It would have been easy for me to hate blindly. I hated their guts when they killed my brother a year ago, but hate leads only to more hate and it’s only if we can get together – work and live together – and develop confidence in each other that there is any hope of a better tomorrow. Sure, we’ve go to occupy their country – watch them – but at the same time we’ve got to help them and do everything possible to reconstruct them as a peace loving nation. It can and must be done through the common man, by elimination of imperialistic industrialists. They are the ones I hate, not the Jap who is farming or working for his family security – not even the ones who sank my brother’s submarine. They were just the pawns in the big game, it is the big men at the top in industry, trade, politics, and the military that we must hate and punish – and eliminate. Our building for a better world must begin at the bottom with you, me, and ordinary people all over the world. Capitalism is fine if the people have sufficient checks on the bosses – it can and does work well in our country, but we must work from here on to see that the interests of capital and humanity are the same, not merely manifestations of the financial lust of a greedy minority.

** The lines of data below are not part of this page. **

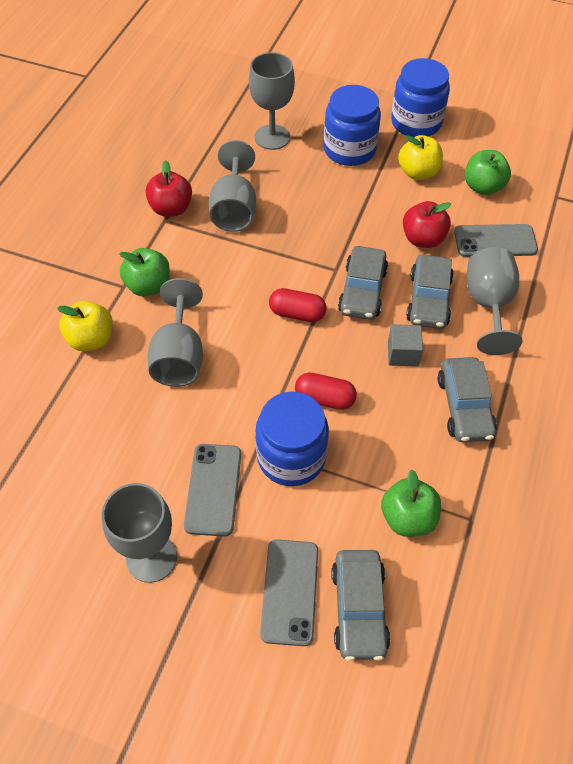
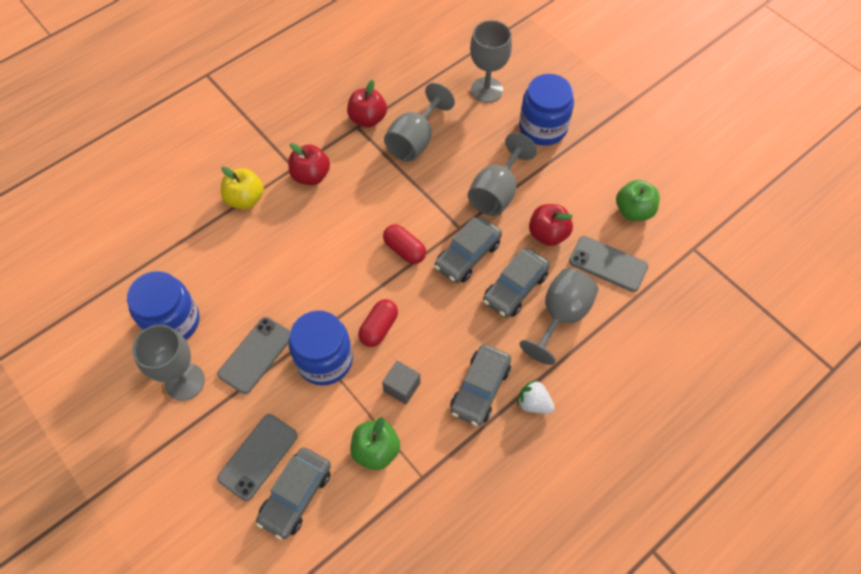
camera: 30 degrees right, 5 degrees up
green apple [119,248,170,296] -> red apple [288,143,330,185]
grey goblet [148,278,203,387] -> grey goblet moved to [468,133,537,216]
red capsule [295,373,357,410] -> red capsule turned 75 degrees clockwise [358,299,398,347]
grey cube [388,324,423,367] -> grey cube moved to [382,360,420,405]
blue jar [391,58,450,137] -> blue jar moved to [127,271,200,340]
yellow apple [398,135,443,180] -> none
none -> white strawberry [517,379,555,414]

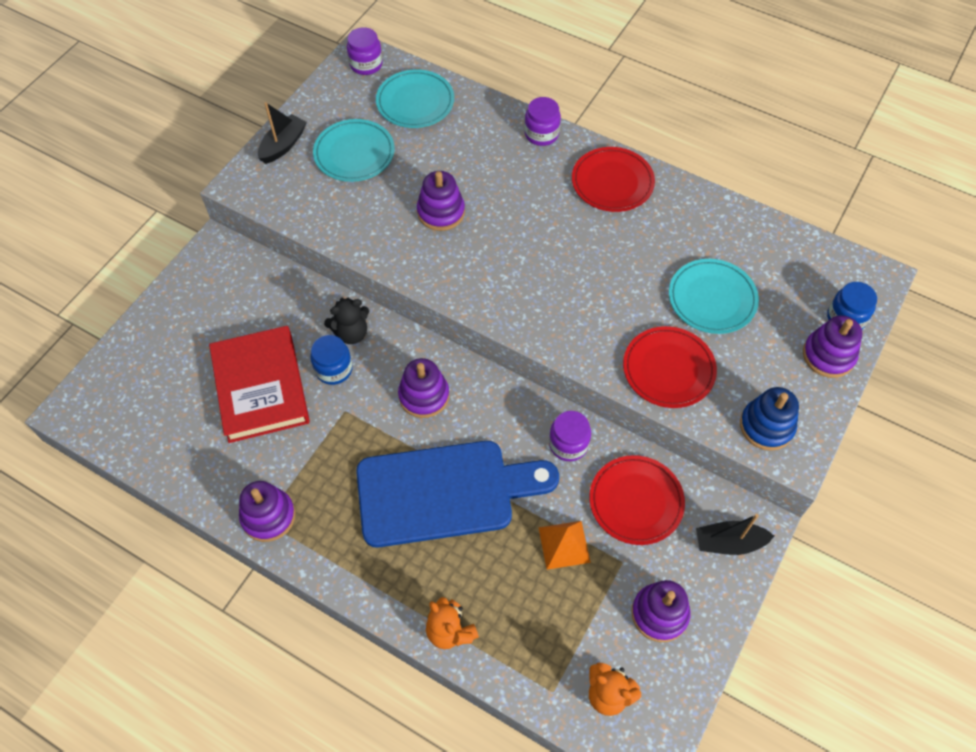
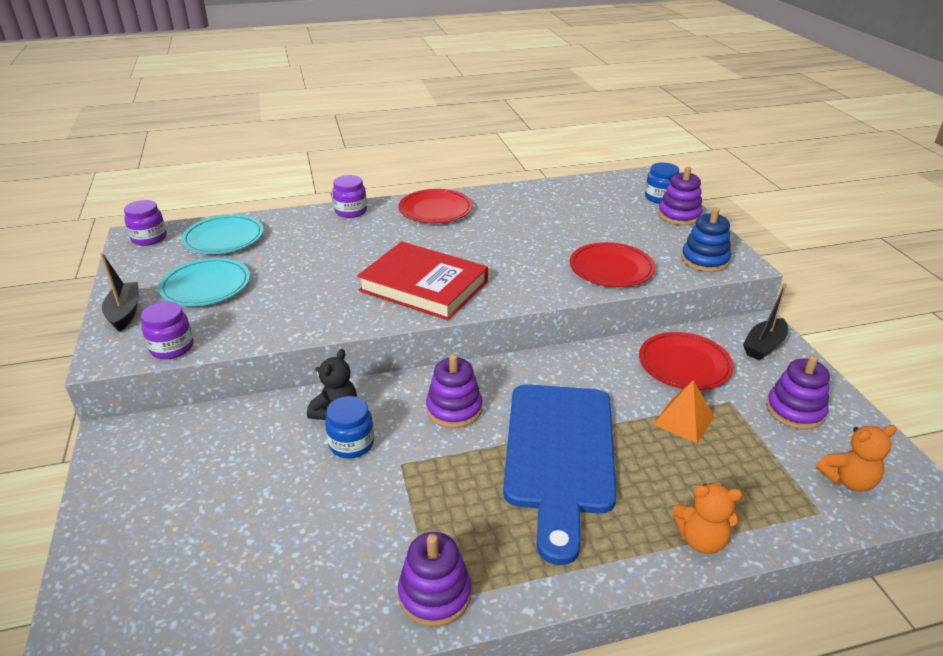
camera: 45 degrees left, 25 degrees down
red book [209,326,310,443] -> red book moved to [357,241,488,320]
blue cutting board [356,441,559,547] -> blue cutting board turned 150 degrees clockwise [503,384,617,565]
purple stacking toy [417,171,465,231] -> none
purple jar [549,411,591,461] -> purple jar moved to [141,301,193,359]
turquoise plate [669,259,759,334] -> none

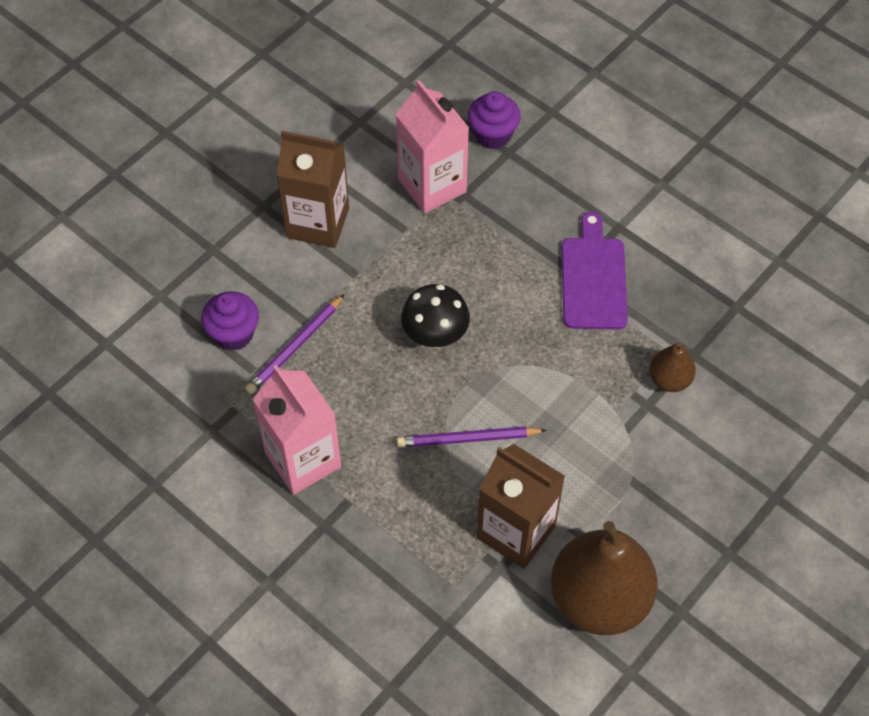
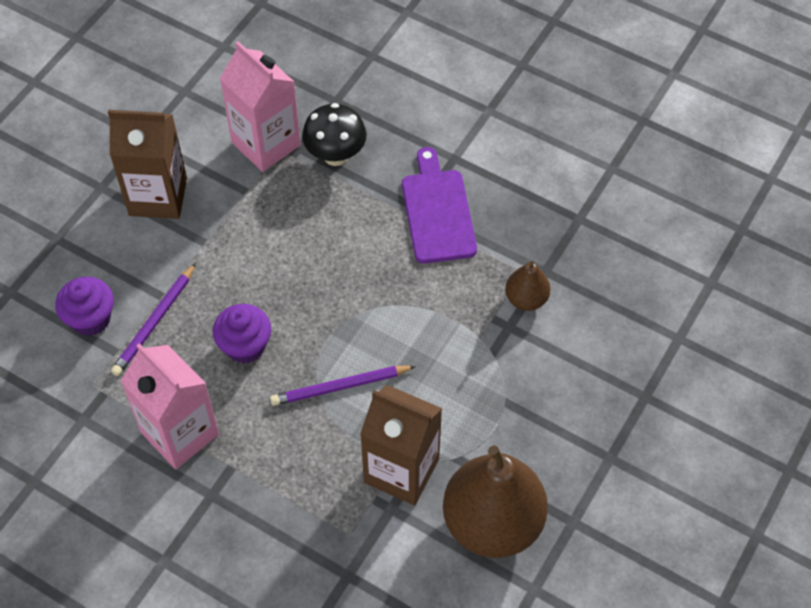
camera: 10 degrees left, 0 degrees up
black mushroom [401,284,470,348] -> black mushroom moved to [302,103,367,166]
purple cupcake [468,91,521,149] -> purple cupcake moved to [213,304,271,364]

Whoa, babe, it’s taps time. Sorry the liter has been so long, but I’ve been thinking a lot lately and had to share my conclusions with someone.
Thanks for the picture.
Be good, and write some more,
Dick
I have a feeling that this project is going to be difficult and incredibly rewarding. Moreover, I get the sense that it is going to – in some way, however big or small – change me. It’s hard to imagine a more exciting way to begin.